[Extracted data entries]
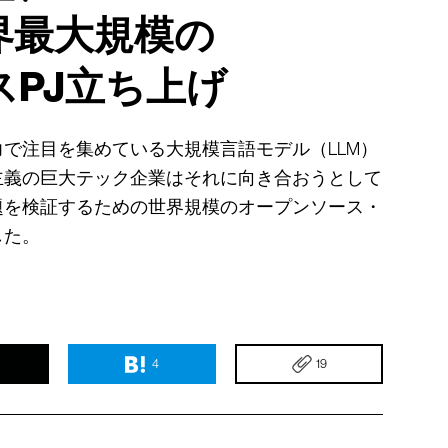
界最大規模の
PJ立ち上げ
で注目を集めている大規模言語モデル（LLM）
主義の巨大テック企業はそれに向き合おうとして
題を検証するための世界規模のオープンソース・
した。
4
19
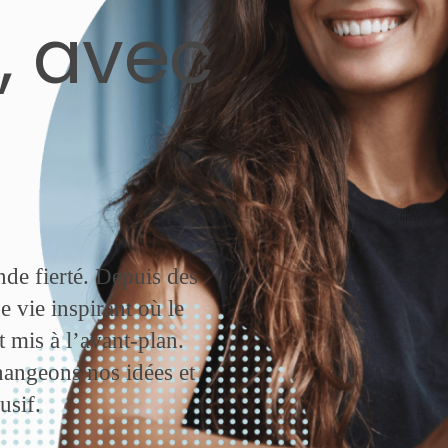
, avec
T
nde fierté. Depuis des
 vie inspirant où le
 mis à l’avant-plan.
angeons nos idées et
usif.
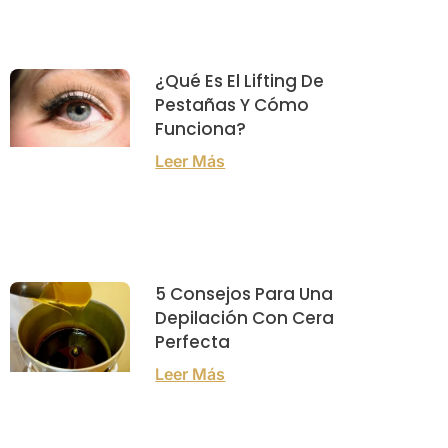
¿Qué Es El Lifting De
Pestañas Y Cómo
Funciona?
Leer Más
5 Consejos Para Una
Depilación Con Cera
Perfecta
Leer Más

Instruction - Quote the text read from every item above word for word, and leave the pictures out of your answer.

Answer box -
界最大規模の
PJ立ち上げ
で注目を集めている大規模言語モデル（LLM）
主義の巨大テック企業はそれに向き合おうとして
題を検証するための世界規模のオープンソース・
した。
4
19
, avec
T
nde fierté. Depuis des
 vie inspirant où le
 mis à l’avant-plan.
angeons nos idées et
usif.
¿Qué Es El Lifting De
Pestañas Y Cómo
Funciona?
Leer Más
5 Consejos Para Una
Depilación Con Cera
Perfecta
Leer Más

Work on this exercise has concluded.